Dal numero di giugno Fuori Binario dedicherà una pagina alle politiche securitarie che a Firenze, e non solo, colpiscono i poveri e non la povertà, gli oppositori politici e non chi ammaestra la narrazione dominante per conservare il Potere. Sarà curata dal professore di diritto Alessandro Simoni, presidente dell’associazione Periferie al centro che edita il giornale, e dall’avvocato Giacomo Pailli. Le politiche del “decoro”, qualsiasi cosa voglia dire, sono mutuate dal mito americano della “tolleranza zero”, nascono dalla rinuncia a governare la complessità tramite istituti come il welfare e la sicurezza sociale – fondati sull’espansione di diritti come la casa, il lavoro, la sanità e l’istruzione -, e privilegiano una “meritocrazia” basata sul denaro e l’appartenenza alle classi sociali benestanti.

Sono politiche cariche di stigma e pregiudizio verso chi è costretto ai margini; che instaurano la paura per il “diverso” e per chi non è “normale” nelle persone prive di strumenti interpretativi; che portano, senza resistenze, gli amministratori pubblici sempre più lontano dai princìpi della Costituzione. Per approfondire il tema suggeriamo di tornare indietro con la memoria partendo da due parole chiave che a Firenze hanno fatto storia: “lavavetri” e “fioriere”. Due termini su cui prima Graziano Cioni e poi Dario Nardella hanno costruito in parte la loro fortuna politica. Vi consigliamo anche la lettura di due testi importanti: “La buona educazione degli oppressi. Piccola storia del decoro” di Wolf Bukowski, e “Contro il decoro. L’uso politico della pubblica decenza” di Tamar Pitch.

Bukowski racconta come da anni sia in corso “Una guerra, combattuta tra le strade delle città, contro poveri, migranti, movimenti di protesta e marginalità sociali. Le sue armi sono decoro e sicurezza, categorie diventate centrali nella politica. Lo scopo è cancellare ogni riferimento di classe per delimitare un dentro e un fuori, in cui il conflitto non è tra sfruttati e sfruttatori ma tra noi e loro, gli esclusi, che nel neoliberismo competitivo da vittime diventano colpevoli: povero è chi non si è meritato la ricchezza. Il mendicante che chiede l’elemosina, il lavavetri ai semafori, il venditore ambulante, il rovistatore di cassonetti, sono dipinti come minacce al quieto vivere”.

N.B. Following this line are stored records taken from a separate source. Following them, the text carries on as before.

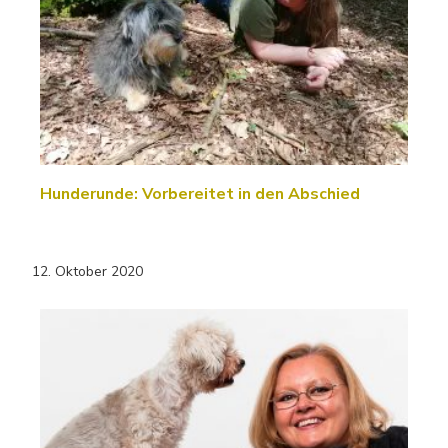
Hunderunde: Vorbereitet in den Abschied
12. Oktober 2020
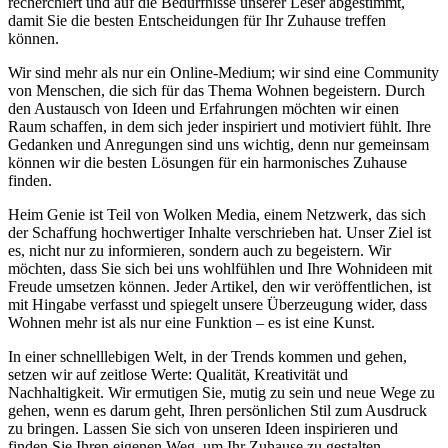
recherchiert und auf die Bedürfnisse unserer Leser abgestimmt,
damit Sie die besten Entscheidungen für Ihr Zuhause treffen
können.
Wir sind mehr als nur ein Online-Medium; wir sind eine Community
von Menschen, die sich für das Thema Wohnen begeistern. Durch
den Austausch von Ideen und Erfahrungen möchten wir einen
Raum schaffen, in dem sich jeder inspiriert und motiviert fühlt. Ihre
Gedanken und Anregungen sind uns wichtig, denn nur gemeinsam
können wir die besten Lösungen für ein harmonisches Zuhause
finden.
Heim Genie ist Teil von Wolken Media, einem Netzwerk, das sich
der Schaffung hochwertiger Inhalte verschrieben hat. Unser Ziel ist
es, nicht nur zu informieren, sondern auch zu begeistern. Wir
möchten, dass Sie sich bei uns wohlfühlen und Ihre Wohnideen mit
Freude umsetzen können. Jeder Artikel, den wir veröffentlichen, ist
mit Hingabe verfasst und spiegelt unsere Überzeugung wider, dass
Wohnen mehr ist als nur eine Funktion – es ist eine Kunst.
In einer schnelllebigen Welt, in der Trends kommen und gehen,
setzen wir auf zeitlose Werte: Qualität, Kreativität und
Nachhaltigkeit. Wir ermutigen Sie, mutig zu sein und neue Wege zu
gehen, wenn es darum geht, Ihren persönlichen Stil zum Ausdruck
zu bringen. Lassen Sie sich von unseren Ideen inspirieren und
finden Sie Ihren eigenen Weg, um Ihr Zuhause zu gestalten.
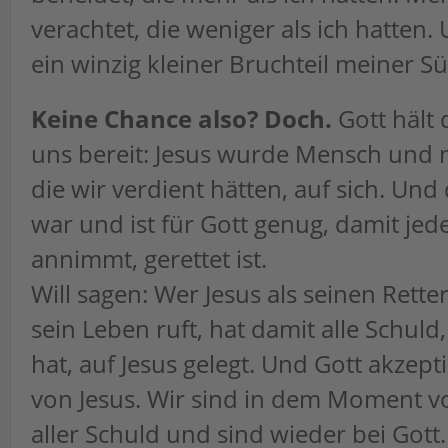
verachtet, die weniger als ich hatten. 
ein winzig kleiner Bruchteil meiner S
Keine Chance also? Doch.
Gott hält 
uns bereit: Jesus wurde Mensch und n
die wir verdient hätten, auf sich. Und
war und ist für Gott genug, damit jede
annimmt, gerettet ist.
Will sagen: Wer Jesus als seinen Rette
sein Leben ruft, hat damit alle Schuld,
hat, auf Jesus gelegt. Und Gott akzept
von Jesus. Wir sind in dem Moment vo
aller Schuld und sind wieder bei Gott.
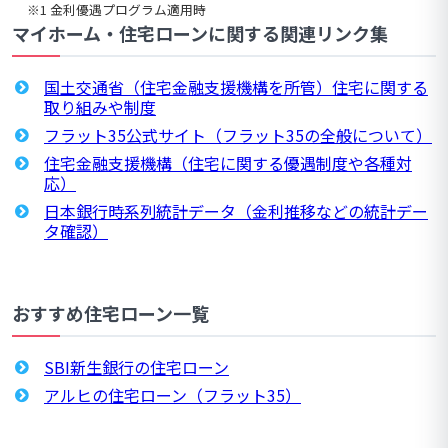
※1 金利優遇プログラム適用時
マイホーム・住宅ローンに関する関連リンク集
国土交通省（住宅金融支援機構を所管）住宅に関する
取り組みや制度
フラット35公式サイト（フラット35の全般について）
住宅金融支援機構（住宅に関する優遇制度や各種対
応）
日本銀行時系列統計データ（金利推移などの統計デー
タ確認）
おすすめ住宅ローン一覧
SBI新生銀行の住宅ローン
アルヒの住宅ローン（フラット35）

Pitch definisce invece il decoro “come ciò che viene proposto e imposto a un ceto medio impoverito e impaurito e a tutti coloro i cui desideri e passioni non sono incanalabili verso il consumo di merci. Il decoro giustifica politiche nazionali e locali volte a tenere a bada i giovani, le donne, i migranti, e a indirizzare paure e scontento. Il decoro distingue tra perbene e permale”.

Conclude Bukowski “A essere perseguita non è la sicurezza sociale, di welfare e diritti, ma quella che dietro la retorica del decoro assicura solo la difesa del privilegio. Sotto la maschera del bello vi è la messa a reddito: garantire profitti e rendite tramite gentrificazione, turistificazione, cementificazione, foodificazione”. Vi ricorda una città in particolare?